THE TASK: Gather every line of the material that contains the string "pose", treating uppercase and lowercase as different.

SUPPLIED INFORMATION:

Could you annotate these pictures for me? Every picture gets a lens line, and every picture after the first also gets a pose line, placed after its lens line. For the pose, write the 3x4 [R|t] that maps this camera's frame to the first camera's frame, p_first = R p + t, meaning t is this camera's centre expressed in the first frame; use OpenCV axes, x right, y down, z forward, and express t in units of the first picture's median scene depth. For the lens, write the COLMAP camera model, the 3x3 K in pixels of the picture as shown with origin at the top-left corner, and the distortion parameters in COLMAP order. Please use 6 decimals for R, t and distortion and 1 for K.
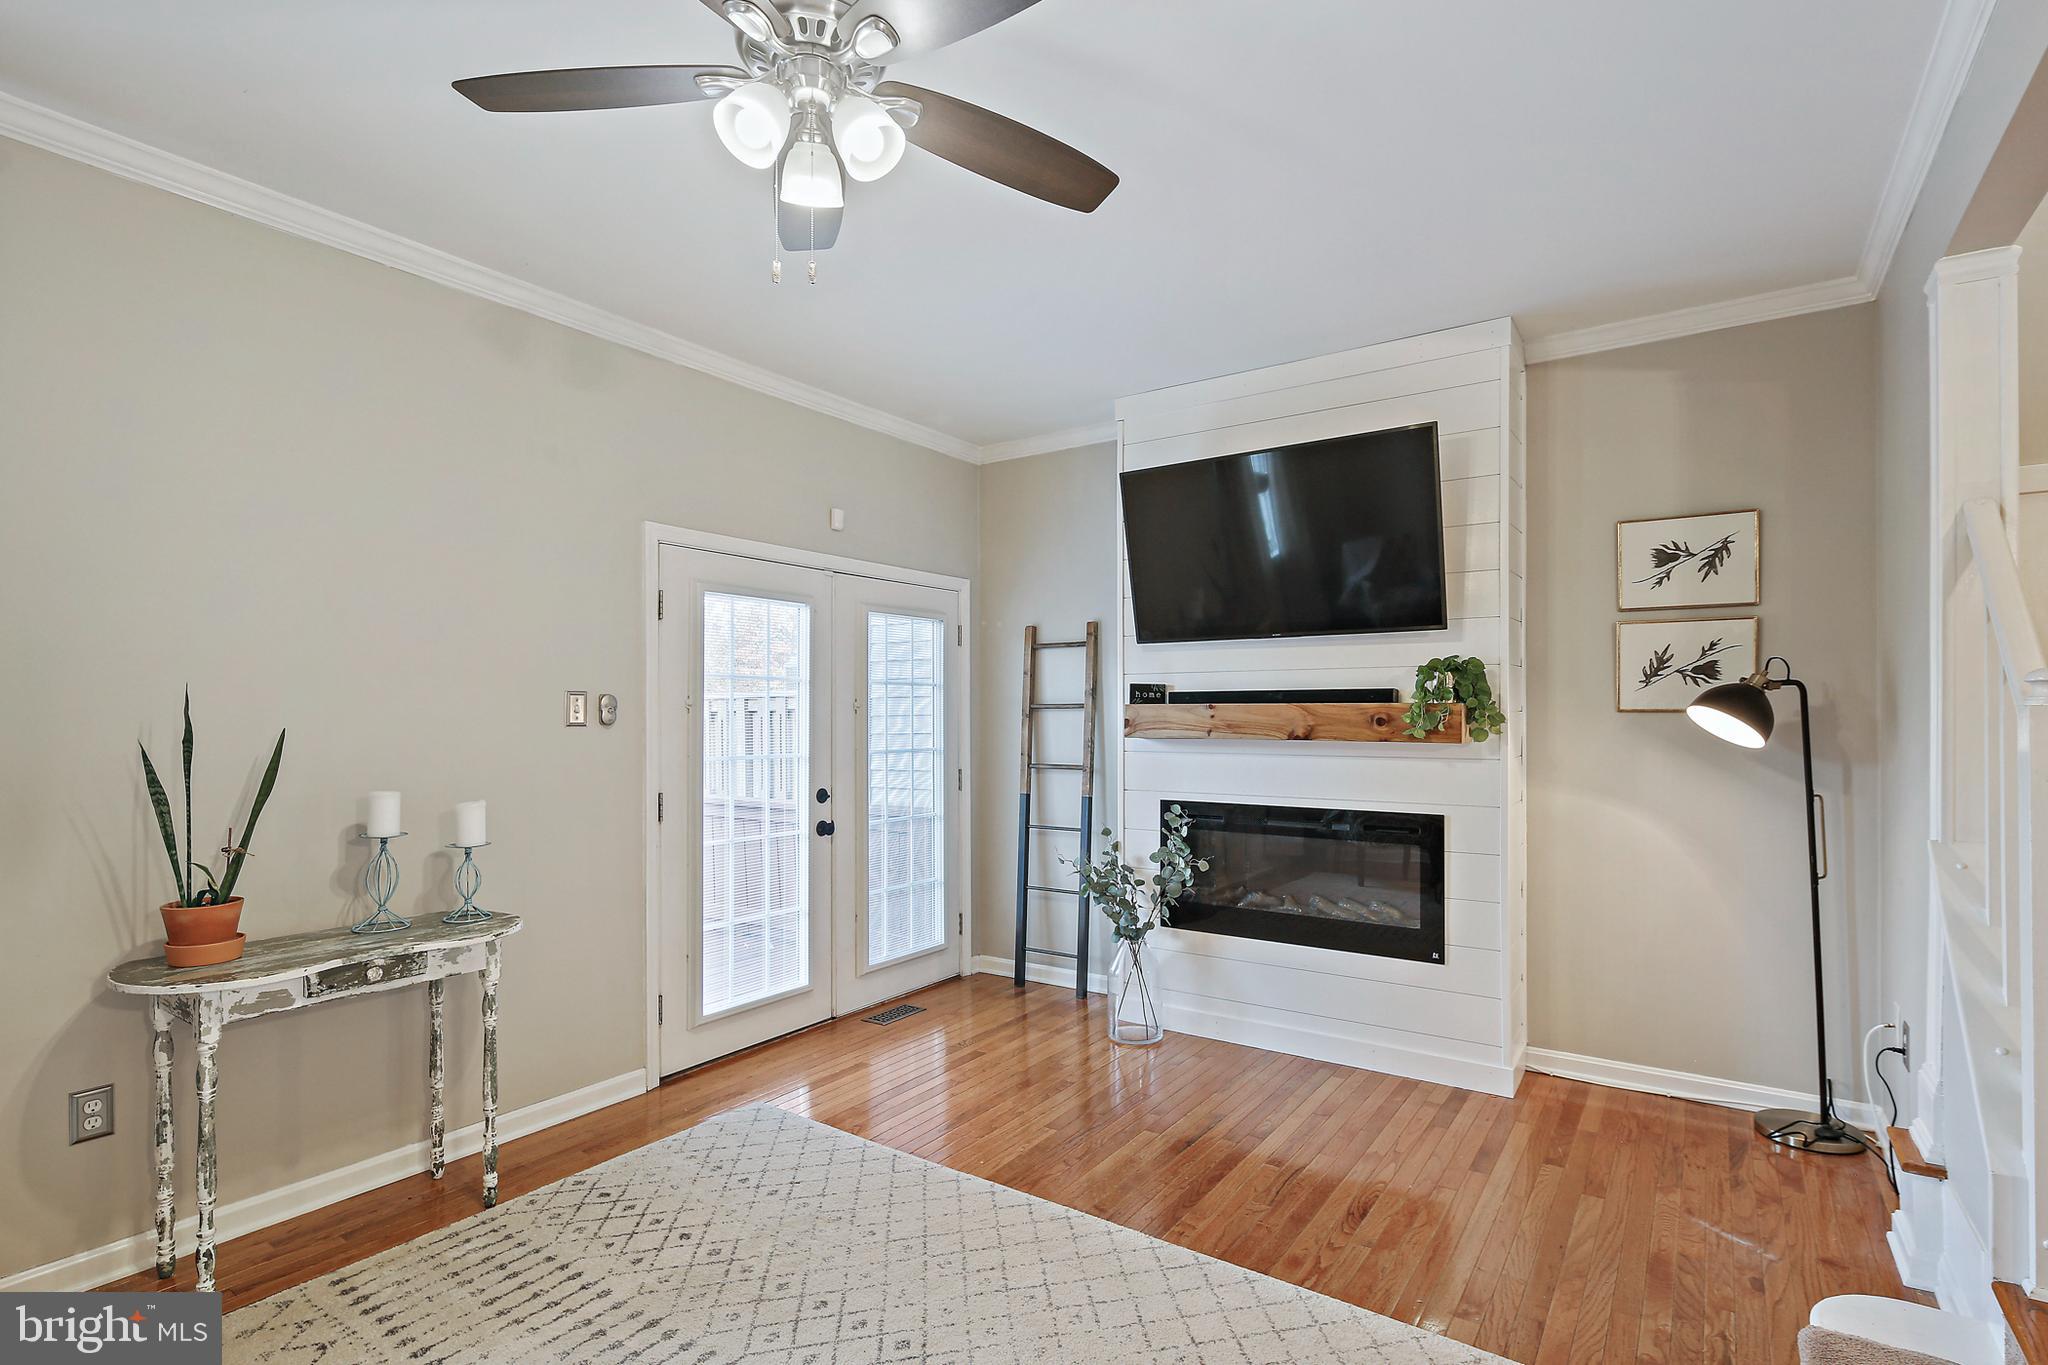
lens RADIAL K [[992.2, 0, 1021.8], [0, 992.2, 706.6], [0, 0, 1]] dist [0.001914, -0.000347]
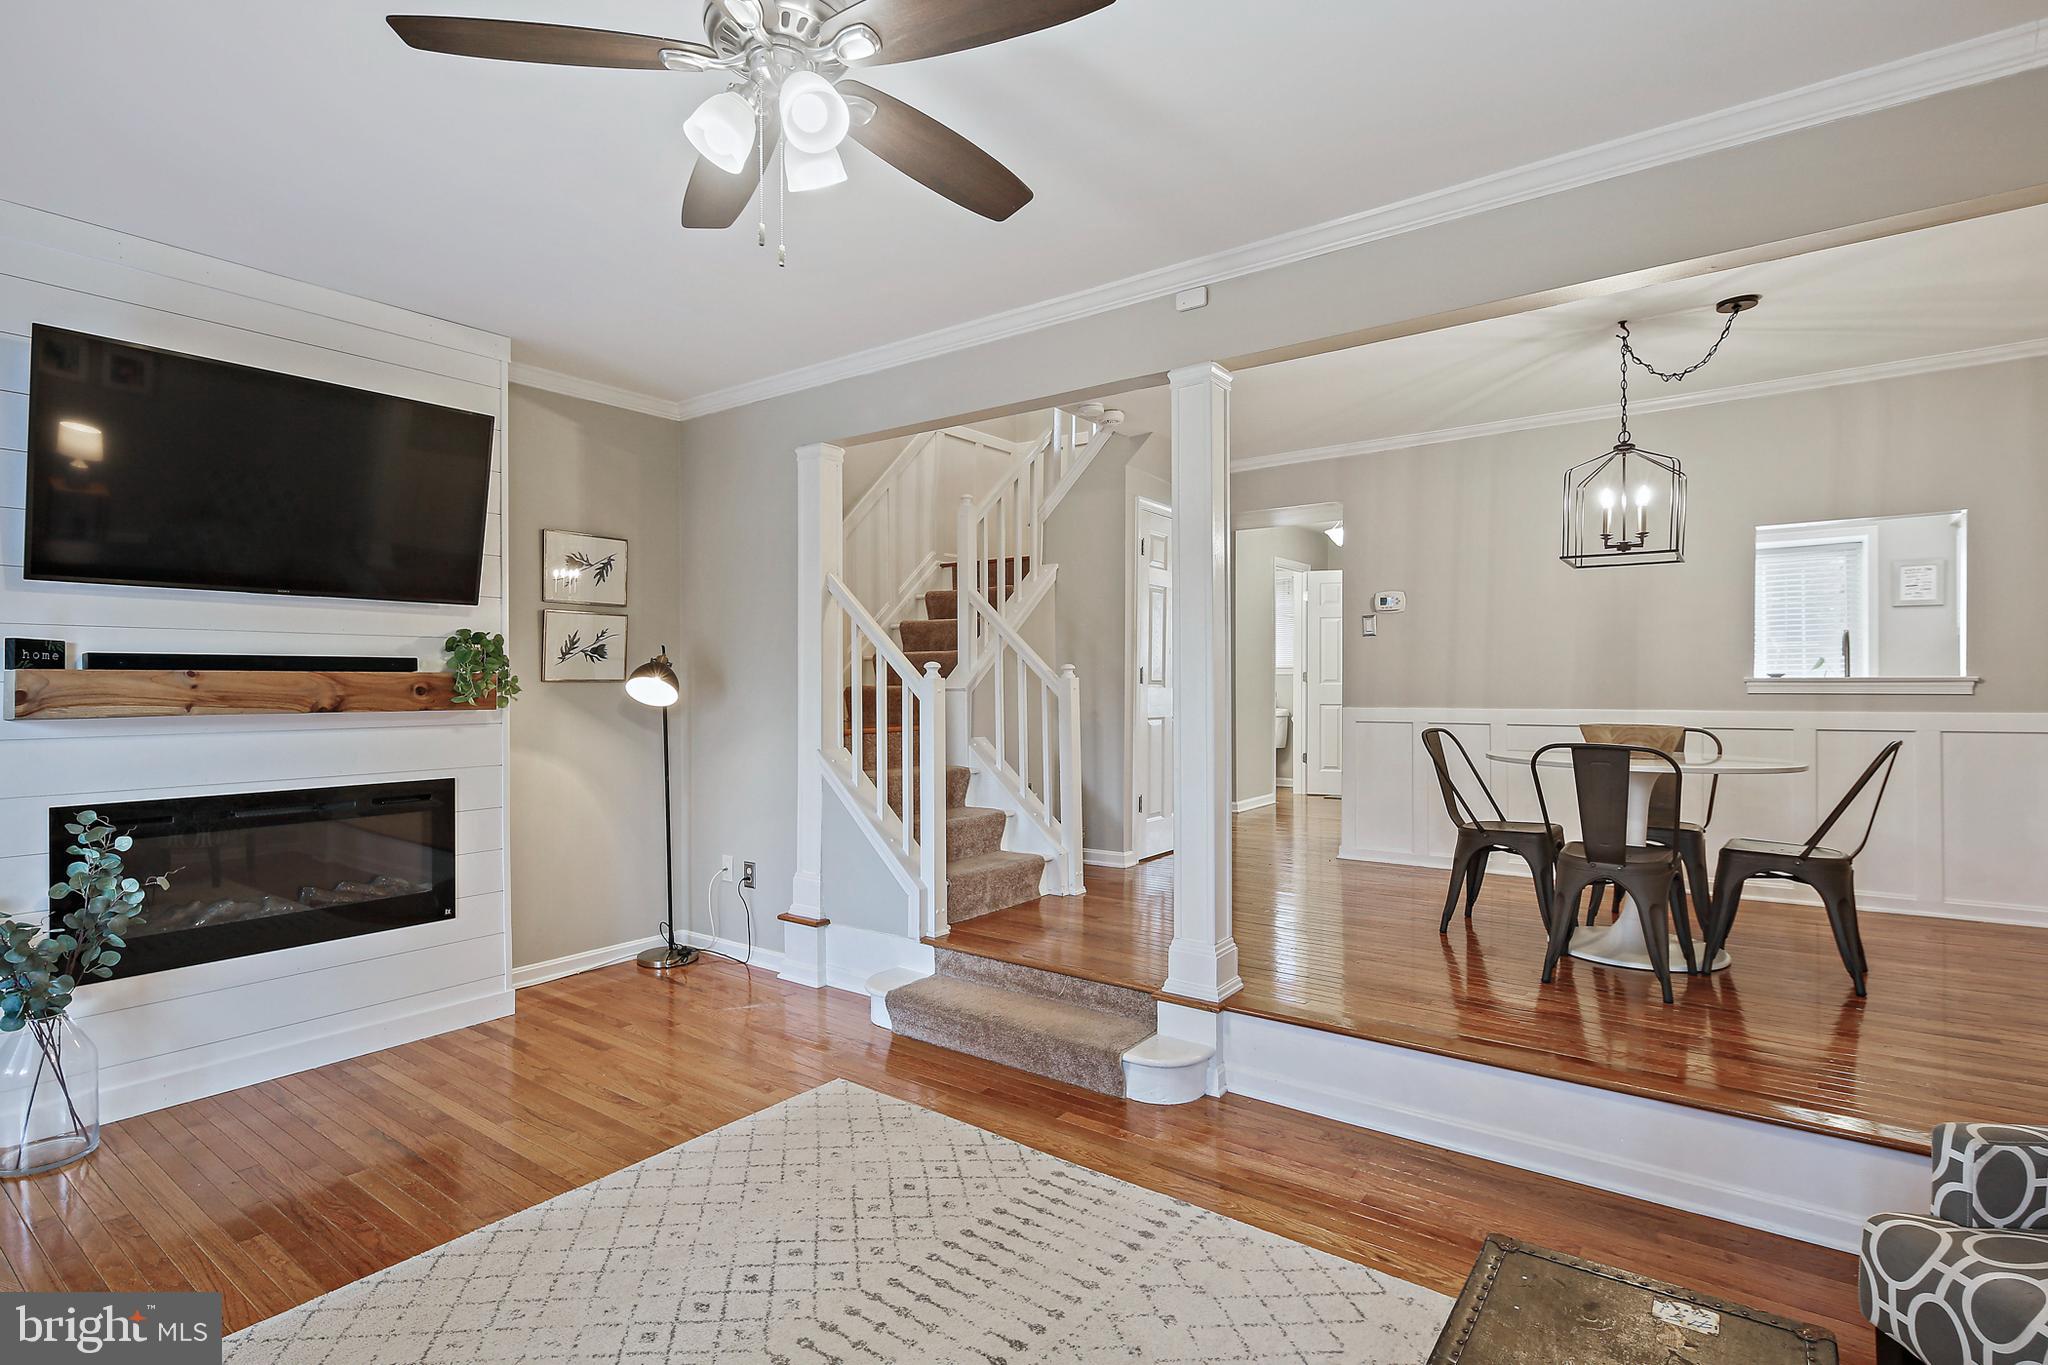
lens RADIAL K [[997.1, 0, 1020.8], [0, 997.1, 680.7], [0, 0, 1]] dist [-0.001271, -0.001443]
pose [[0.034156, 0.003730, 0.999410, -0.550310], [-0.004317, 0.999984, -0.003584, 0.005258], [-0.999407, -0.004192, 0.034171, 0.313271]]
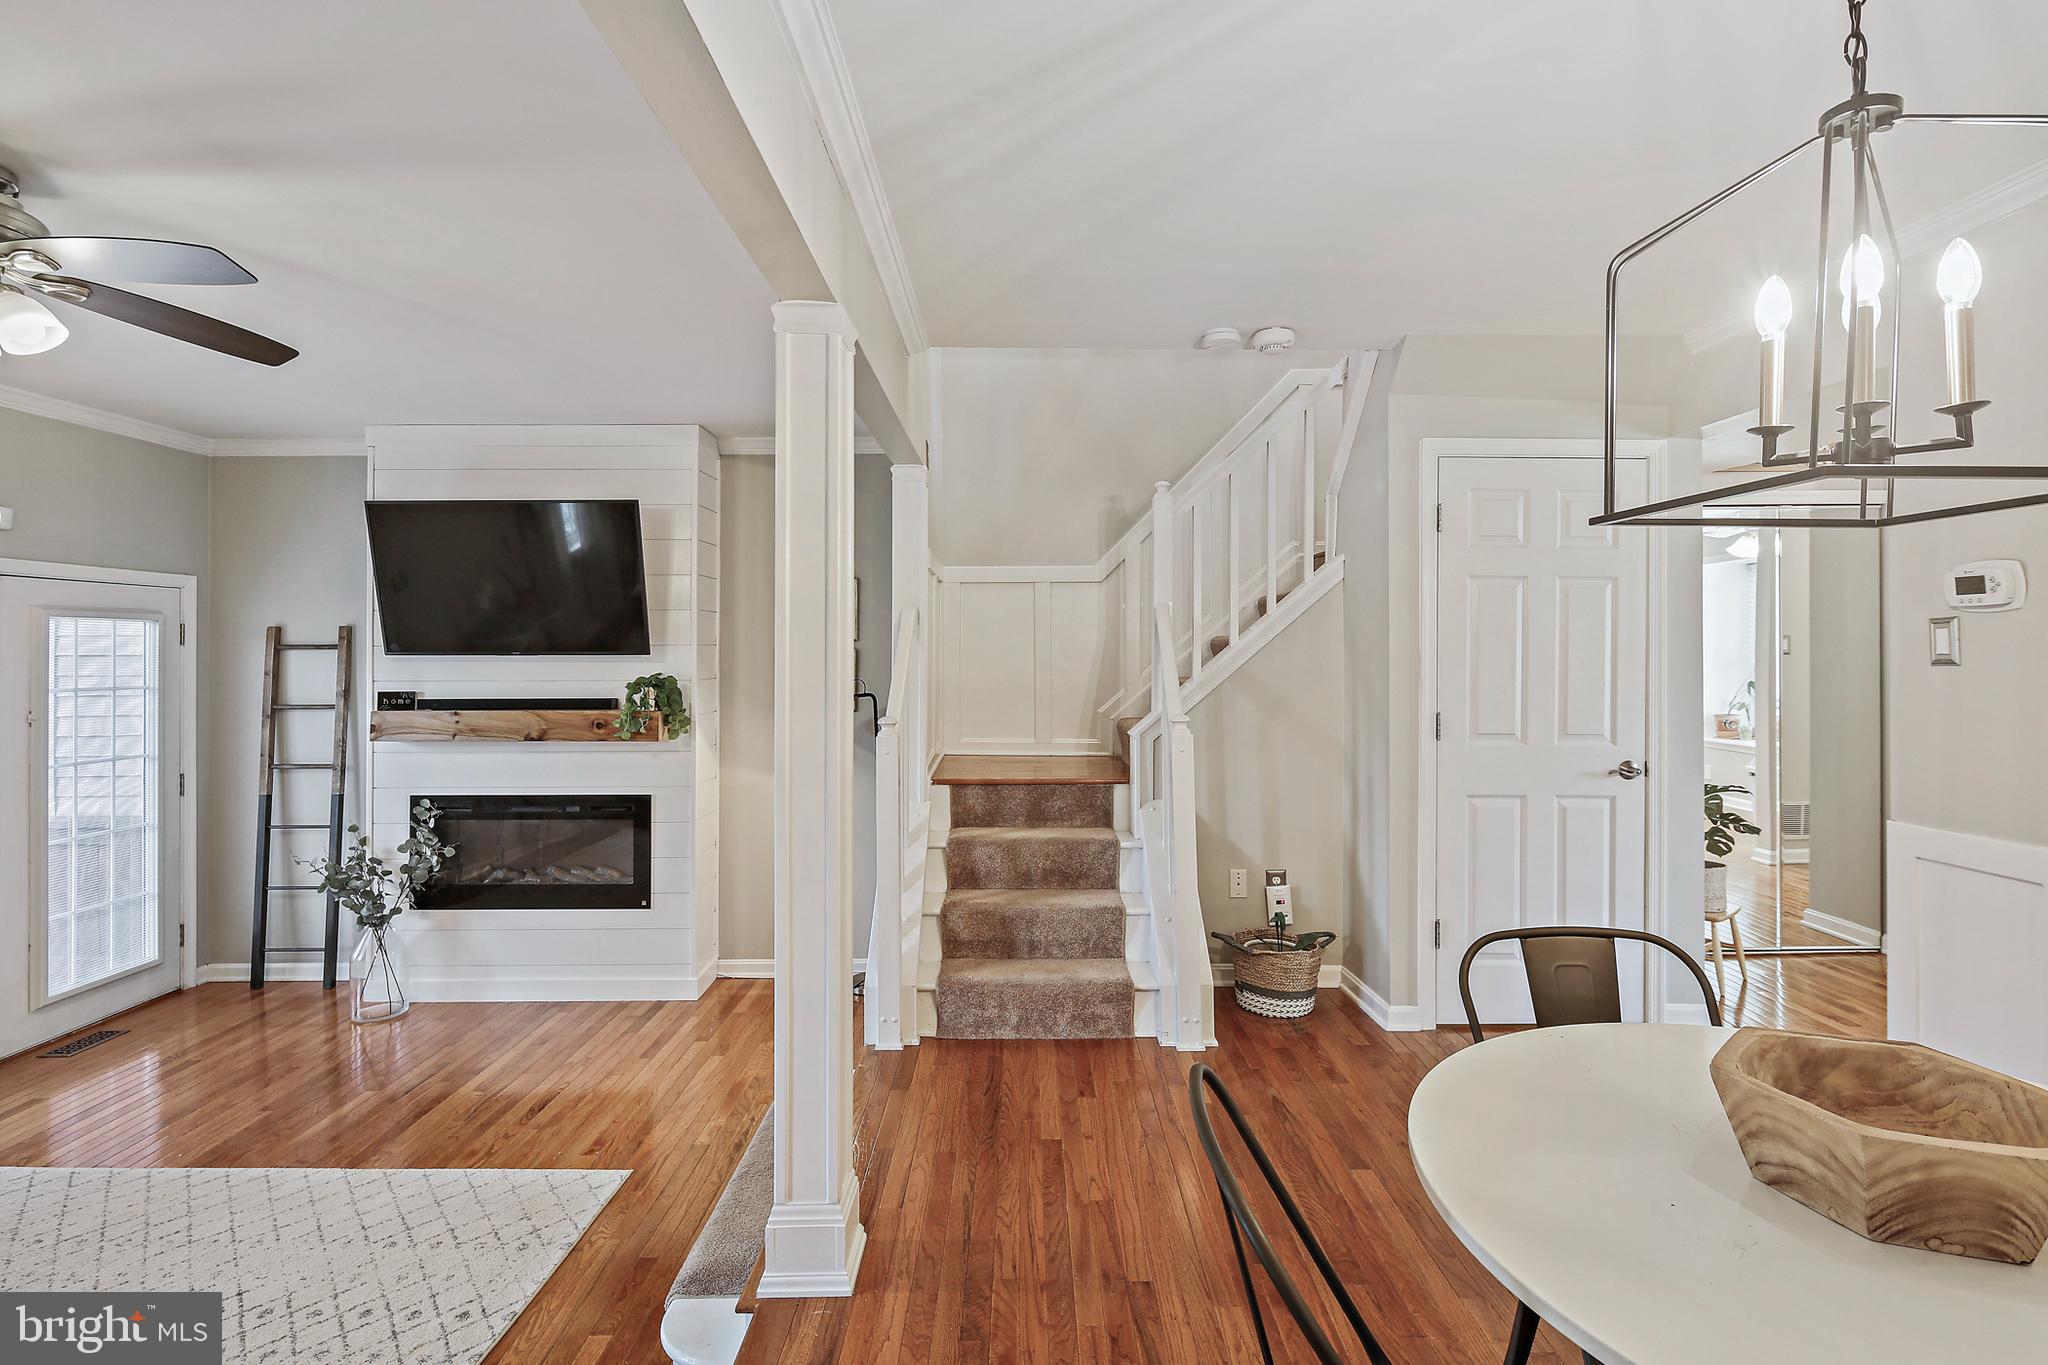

RESULT OF THE EXERCISE:
Could you annotate these pictures for me? Every picture gets a lens line, and every picture after the first also gets a pose line, placed after its lens line. For the pose, write the 3x4 [R|t] that maps this camera's frame to the first camera's frame, p_first = R p + t, meaning t is this camera's centre expressed in the first frame; use OpenCV axes, x right, y down, z forward, and express t in units of the first picture's median scene depth. For the lens, write the COLMAP camera model, the 3x3 K in pixels of the picture as shown with origin at the top-left corner, and the distortion parameters in COLMAP order. Please use 6 decimals for R, t and distortion and 1 for K.
pose [[0.034156, 0.003730, 0.999410, -0.550310], [-0.004317, 0.999984, -0.003584, 0.005258], [-0.999407, -0.004192, 0.034171, 0.313271]]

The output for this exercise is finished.